_ASSIGNMENT_
Reproduce the whole listing, keeping each line as it is.

_SUPPLIED RECORDS_
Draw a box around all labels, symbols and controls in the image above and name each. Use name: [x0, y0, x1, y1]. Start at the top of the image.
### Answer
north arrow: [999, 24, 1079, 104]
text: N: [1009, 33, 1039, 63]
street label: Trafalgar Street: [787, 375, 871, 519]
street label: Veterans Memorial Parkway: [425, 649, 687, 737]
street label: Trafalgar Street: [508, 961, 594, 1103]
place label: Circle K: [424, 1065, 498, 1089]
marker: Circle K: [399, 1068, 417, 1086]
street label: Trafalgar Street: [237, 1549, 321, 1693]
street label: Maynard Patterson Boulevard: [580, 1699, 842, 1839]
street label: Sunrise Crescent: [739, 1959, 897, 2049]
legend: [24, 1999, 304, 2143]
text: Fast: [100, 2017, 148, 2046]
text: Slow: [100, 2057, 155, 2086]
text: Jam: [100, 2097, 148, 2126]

_ANSWER AREA_
Draw a box around all labels, symbols and controls in the image above and name each. Use name: [x0, y0, x1, y1]. Start at the top of the image.
### Answer
north arrow: [999, 24, 1079, 104]
text: N: [1009, 33, 1039, 63]
street label: Trafalgar Street: [787, 375, 871, 519]
street label: Veterans Memorial Parkway: [425, 649, 687, 737]
street label: Trafalgar Street: [508, 961, 594, 1103]
place label: Circle K: [424, 1065, 498, 1089]
marker: Circle K: [399, 1068, 417, 1086]
street label: Trafalgar Street: [237, 1549, 321, 1693]
street label: Maynard Patterson Boulevard: [580, 1699, 842, 1839]
street label: Sunrise Crescent: [739, 1959, 897, 2049]
legend: [24, 1999, 304, 2143]
text: Fast: [100, 2017, 148, 2046]
text: Slow: [100, 2057, 155, 2086]
text: Jam: [100, 2097, 148, 2126]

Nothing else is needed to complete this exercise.